You call it stew - I call it feijoada

Wherever we go, we try – when we’re in the mood – to eat authentic. By which I mean we try to eat native foods. This happens in Spokane, too – even if we do nothing more than make a quick trip to Dick’s Burgers.
In Brazil, we were interested in trying a dish called feijoada, which our guidebooks described as a kind of stew, filled with various types of vegetable and meats. And, yeah, it was. Filled, I mean. To the brim.

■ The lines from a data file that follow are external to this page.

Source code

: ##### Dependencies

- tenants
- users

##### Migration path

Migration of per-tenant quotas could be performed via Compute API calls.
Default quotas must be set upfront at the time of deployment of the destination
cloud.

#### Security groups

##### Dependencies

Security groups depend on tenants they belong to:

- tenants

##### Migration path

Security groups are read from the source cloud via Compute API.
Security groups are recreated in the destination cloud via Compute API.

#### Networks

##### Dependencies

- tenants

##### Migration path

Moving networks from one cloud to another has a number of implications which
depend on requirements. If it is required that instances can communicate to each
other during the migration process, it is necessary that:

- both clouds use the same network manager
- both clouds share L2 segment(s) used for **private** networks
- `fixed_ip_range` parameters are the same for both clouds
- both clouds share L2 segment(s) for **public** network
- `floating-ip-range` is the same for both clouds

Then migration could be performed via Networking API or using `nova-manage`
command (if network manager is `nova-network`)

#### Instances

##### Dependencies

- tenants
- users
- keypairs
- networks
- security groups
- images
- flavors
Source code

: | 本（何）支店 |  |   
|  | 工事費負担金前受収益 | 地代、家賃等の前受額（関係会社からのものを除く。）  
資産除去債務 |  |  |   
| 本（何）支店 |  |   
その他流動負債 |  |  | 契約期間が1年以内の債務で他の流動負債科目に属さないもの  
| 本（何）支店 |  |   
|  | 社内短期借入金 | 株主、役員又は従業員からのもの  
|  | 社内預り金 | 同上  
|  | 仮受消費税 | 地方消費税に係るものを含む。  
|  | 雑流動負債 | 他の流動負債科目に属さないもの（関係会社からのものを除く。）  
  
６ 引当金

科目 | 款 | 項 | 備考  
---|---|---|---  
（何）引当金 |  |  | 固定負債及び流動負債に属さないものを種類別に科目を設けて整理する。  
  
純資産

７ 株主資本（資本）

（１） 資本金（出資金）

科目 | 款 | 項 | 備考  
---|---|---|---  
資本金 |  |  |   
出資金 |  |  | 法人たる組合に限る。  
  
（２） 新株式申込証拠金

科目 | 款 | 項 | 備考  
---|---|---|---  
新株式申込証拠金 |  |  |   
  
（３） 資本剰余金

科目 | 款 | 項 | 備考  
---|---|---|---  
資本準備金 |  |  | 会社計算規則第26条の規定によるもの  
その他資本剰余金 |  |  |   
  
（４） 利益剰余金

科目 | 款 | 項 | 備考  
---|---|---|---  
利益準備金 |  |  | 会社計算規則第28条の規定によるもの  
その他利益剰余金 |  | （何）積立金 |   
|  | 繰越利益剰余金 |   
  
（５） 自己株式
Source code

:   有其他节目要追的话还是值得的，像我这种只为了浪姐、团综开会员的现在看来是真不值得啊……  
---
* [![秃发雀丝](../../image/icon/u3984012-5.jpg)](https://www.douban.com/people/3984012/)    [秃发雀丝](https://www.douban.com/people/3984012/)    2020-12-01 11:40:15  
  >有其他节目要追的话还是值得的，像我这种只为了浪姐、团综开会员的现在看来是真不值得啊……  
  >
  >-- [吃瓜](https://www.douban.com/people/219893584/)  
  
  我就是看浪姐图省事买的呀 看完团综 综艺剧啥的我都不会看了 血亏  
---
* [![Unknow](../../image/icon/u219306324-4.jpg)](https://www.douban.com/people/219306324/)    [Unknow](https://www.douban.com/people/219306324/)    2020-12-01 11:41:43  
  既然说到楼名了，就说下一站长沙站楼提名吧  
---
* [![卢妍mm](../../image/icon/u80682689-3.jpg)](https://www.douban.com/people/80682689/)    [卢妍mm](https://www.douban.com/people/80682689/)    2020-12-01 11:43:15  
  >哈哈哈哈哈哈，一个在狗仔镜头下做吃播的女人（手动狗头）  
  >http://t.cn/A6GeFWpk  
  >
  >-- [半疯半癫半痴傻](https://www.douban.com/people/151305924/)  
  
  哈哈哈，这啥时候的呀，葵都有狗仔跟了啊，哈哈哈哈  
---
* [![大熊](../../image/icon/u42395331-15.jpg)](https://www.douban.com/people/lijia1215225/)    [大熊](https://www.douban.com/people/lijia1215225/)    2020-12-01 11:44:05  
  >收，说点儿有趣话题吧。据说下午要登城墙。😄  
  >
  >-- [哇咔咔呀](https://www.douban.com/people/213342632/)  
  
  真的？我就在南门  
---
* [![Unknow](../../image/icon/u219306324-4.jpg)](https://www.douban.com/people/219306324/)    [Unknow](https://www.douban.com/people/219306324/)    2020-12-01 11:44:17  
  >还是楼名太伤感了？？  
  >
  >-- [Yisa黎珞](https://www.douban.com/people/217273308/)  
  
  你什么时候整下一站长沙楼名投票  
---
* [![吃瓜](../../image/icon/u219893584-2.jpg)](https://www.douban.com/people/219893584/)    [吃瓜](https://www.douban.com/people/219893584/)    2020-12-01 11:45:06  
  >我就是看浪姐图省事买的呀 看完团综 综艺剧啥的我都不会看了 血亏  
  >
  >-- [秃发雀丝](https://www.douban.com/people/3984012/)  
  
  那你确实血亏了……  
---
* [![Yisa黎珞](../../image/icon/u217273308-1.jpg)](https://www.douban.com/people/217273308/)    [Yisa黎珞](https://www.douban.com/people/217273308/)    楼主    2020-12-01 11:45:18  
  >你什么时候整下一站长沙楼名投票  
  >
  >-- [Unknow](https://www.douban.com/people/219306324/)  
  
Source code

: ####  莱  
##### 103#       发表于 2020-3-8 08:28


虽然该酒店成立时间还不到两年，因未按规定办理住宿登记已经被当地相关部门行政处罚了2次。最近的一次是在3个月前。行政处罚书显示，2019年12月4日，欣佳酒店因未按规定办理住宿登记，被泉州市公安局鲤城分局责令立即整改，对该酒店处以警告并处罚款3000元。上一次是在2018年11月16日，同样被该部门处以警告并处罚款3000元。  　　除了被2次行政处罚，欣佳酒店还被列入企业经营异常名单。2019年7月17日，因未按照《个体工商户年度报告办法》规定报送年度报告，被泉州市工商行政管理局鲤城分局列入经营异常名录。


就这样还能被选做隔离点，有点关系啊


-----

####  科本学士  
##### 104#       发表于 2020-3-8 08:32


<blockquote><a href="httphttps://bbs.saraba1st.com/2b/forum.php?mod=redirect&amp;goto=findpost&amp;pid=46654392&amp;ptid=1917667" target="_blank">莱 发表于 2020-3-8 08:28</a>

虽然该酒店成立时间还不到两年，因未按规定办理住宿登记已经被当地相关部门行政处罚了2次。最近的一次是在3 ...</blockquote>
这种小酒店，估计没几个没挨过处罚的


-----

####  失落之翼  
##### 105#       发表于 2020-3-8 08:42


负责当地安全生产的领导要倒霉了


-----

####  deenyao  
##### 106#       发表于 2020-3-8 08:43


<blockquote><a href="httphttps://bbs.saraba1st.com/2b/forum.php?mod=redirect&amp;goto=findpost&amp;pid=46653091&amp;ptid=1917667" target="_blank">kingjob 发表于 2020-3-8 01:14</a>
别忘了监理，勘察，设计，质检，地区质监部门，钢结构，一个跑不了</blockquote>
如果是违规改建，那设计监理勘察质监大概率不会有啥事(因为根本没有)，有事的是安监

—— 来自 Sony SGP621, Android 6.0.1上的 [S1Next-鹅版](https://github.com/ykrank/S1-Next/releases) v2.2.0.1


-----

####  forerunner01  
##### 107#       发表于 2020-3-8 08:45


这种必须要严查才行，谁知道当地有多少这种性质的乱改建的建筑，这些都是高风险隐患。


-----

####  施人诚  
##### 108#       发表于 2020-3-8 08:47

The place at which we ate was listed in our guidebook as one of the don’t-miss spots. We were the only ones there, but that came as no surprise: We were trying to get dinner at just after 7 p.m. – early by Rio de Janeiro standards. Quite early, in fact, as the guidebook said that Brazilians don’t tend to eat until 9 or 10 p.m. But, then, the book we consulted also said that Brazilians don’t eat heavy meals that late, which we discovered was pure horsehockey.
I saw people – Brazilians, not American tourists in shorts and Hawaiian shirts – stuffing themselves in Brazilian specialties, buffets, as late as 11.
Anyway, at this particular dinner I made the mistake of ordering a salad AND a bowl of the feijoada. And I do mean mistake, because what I was served could have fed my entire basic-training company. The salad, which I had ordered as an appetizer, included more greens that you’re likely to find on any half-dozen Ritzville farms, complete with cheese and ham slices.
The feijoada itself came in a virtual bucket that seemed bottomless, filled as it was with a few stewed carrots and about 17 different kinds of meat swimming in a thick gravy. I tasted beef and pork and what might have been lamb, along with sausages whose source I couldn’t begin to identify – except to say that they contained enough salt to gag Lot’s wife.
Not surprisingly, I couldn’t finish the bowl. Not even half. But if I thought the waiter would be disappointed, I was wrong. He just smiled knowingly.
I speak seven words of Portuguese, and he had only a few more words of English. But we communicated well enough.
I wasn’t wearing a Hawaiian shirt, but he knew what I was.